__Brief__
Output the line that contains "78 718 10.34" and each line after it in the listing, exactly as they appear, through the very last line.
● ● ● ● ●
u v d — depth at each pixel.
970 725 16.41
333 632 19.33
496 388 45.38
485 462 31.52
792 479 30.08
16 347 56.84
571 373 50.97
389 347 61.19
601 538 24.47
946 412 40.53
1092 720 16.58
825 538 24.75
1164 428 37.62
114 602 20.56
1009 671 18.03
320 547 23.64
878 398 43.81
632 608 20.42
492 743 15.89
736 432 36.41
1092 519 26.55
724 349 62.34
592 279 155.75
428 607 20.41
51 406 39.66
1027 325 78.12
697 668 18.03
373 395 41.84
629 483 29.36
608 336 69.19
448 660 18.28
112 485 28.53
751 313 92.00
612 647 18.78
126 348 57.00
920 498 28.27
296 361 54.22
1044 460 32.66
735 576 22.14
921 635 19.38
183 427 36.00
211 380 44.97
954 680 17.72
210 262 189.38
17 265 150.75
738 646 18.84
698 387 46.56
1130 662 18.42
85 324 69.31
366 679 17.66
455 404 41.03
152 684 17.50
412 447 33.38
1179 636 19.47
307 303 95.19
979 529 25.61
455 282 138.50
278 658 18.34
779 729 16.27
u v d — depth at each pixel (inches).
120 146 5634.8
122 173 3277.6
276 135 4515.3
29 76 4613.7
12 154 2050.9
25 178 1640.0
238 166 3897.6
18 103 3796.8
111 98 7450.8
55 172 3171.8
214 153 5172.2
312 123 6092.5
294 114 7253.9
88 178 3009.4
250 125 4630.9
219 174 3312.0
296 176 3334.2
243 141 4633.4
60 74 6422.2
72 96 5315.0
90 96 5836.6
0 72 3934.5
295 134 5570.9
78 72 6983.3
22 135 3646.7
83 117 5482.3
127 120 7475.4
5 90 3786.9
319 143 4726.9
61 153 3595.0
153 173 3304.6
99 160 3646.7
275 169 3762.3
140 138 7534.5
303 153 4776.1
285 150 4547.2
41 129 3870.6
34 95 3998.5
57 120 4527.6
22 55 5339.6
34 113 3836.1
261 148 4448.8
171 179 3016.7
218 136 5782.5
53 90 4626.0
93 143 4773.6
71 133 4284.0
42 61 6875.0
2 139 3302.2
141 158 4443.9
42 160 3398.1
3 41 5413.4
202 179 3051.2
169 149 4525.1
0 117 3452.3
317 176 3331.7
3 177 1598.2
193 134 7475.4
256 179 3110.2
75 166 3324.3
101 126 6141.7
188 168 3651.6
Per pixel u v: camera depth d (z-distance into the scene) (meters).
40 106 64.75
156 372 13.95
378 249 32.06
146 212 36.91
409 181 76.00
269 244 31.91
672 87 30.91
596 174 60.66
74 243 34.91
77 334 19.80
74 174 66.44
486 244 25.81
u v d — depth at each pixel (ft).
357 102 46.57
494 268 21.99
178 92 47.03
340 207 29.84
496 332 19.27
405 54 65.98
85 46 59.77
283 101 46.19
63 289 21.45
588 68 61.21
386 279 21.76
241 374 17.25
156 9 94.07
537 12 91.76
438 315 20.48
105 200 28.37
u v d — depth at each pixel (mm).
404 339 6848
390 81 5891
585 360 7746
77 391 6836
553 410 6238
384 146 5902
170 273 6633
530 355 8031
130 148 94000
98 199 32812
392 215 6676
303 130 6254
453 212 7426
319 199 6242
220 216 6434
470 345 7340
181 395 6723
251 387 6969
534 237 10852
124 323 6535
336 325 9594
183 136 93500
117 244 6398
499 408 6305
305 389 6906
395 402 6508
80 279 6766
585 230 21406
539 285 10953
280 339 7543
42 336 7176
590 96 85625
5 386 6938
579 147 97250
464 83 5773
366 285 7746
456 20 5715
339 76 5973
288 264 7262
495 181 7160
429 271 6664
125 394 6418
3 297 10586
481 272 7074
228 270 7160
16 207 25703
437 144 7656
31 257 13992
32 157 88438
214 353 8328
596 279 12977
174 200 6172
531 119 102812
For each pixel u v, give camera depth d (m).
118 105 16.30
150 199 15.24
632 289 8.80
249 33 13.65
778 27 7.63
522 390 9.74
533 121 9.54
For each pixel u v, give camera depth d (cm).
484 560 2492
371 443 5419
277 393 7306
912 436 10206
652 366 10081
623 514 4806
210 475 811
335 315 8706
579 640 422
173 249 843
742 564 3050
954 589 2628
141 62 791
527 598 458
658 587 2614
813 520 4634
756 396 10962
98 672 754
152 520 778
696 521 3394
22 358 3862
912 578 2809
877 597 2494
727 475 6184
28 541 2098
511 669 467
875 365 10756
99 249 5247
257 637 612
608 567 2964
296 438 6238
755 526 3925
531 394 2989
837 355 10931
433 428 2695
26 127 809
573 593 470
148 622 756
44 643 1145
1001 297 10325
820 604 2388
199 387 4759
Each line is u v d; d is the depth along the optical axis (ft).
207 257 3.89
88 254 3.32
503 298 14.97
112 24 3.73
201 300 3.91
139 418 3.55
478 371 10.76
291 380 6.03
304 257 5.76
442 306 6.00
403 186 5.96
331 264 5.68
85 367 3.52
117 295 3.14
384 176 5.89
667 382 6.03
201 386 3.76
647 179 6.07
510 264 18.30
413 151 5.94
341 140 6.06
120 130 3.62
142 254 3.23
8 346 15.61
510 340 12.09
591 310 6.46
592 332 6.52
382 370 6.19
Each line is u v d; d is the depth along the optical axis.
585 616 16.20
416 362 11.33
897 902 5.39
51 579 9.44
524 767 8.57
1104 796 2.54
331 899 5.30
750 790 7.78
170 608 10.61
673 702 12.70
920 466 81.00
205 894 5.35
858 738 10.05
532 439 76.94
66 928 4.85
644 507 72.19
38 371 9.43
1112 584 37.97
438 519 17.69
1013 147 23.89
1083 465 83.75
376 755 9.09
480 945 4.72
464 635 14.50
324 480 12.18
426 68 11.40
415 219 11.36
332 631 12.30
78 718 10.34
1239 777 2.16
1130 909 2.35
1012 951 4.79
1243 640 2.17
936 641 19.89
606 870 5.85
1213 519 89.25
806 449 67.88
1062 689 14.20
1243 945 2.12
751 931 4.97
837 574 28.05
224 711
● ● ● ● ●
__Answer for the task__
78 718 10.34
1239 777 2.16
1130 909 2.35
1012 951 4.79
1243 640 2.17
936 641 19.89
606 870 5.85
1213 519 89.25
806 449 67.88
1062 689 14.20
1243 945 2.12
751 931 4.97
837 574 28.05
224 711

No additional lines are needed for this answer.